* _ABOUT THIS EXERCISE_
Every line from the one that includes "della varianza cumulata" to the end of the entries should be written out exactly, with the first and last included.
--- START ---
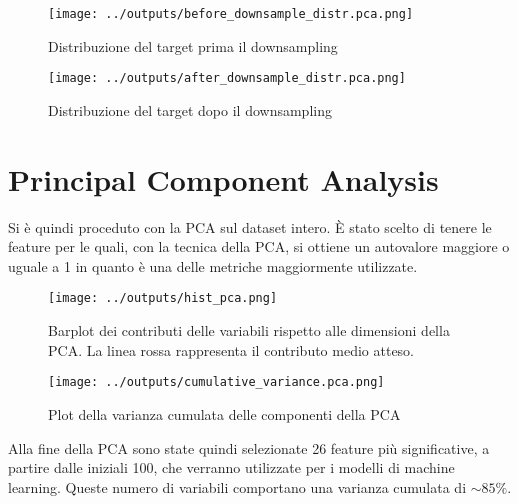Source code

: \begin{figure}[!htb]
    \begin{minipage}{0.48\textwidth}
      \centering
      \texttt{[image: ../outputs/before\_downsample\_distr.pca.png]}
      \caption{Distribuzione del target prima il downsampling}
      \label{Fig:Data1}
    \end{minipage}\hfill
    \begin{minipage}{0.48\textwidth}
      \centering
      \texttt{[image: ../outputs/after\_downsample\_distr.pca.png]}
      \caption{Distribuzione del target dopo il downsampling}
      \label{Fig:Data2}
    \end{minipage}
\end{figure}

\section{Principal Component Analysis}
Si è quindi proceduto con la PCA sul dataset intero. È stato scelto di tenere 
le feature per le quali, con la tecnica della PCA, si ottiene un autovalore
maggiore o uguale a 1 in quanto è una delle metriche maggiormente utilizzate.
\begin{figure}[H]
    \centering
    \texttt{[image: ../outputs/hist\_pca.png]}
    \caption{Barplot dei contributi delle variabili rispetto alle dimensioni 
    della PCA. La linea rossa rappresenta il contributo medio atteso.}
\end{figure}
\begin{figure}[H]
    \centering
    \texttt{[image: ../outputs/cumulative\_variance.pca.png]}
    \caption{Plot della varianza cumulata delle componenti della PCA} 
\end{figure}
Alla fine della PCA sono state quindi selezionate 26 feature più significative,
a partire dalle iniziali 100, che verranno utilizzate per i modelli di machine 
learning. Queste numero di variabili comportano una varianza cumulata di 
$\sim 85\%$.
--- END ---
* _RESULT OF THE EXERCISE_
    \caption{Plot della varianza cumulata delle componenti della PCA} 
\end{figure}
Alla fine della PCA sono state quindi selezionate 26 feature più significative,
a partire dalle iniziali 100, che verranno utilizzate per i modelli di machine 
learning. Queste numero di variabili comportano una varianza cumulata di 
$\sim 85\%$.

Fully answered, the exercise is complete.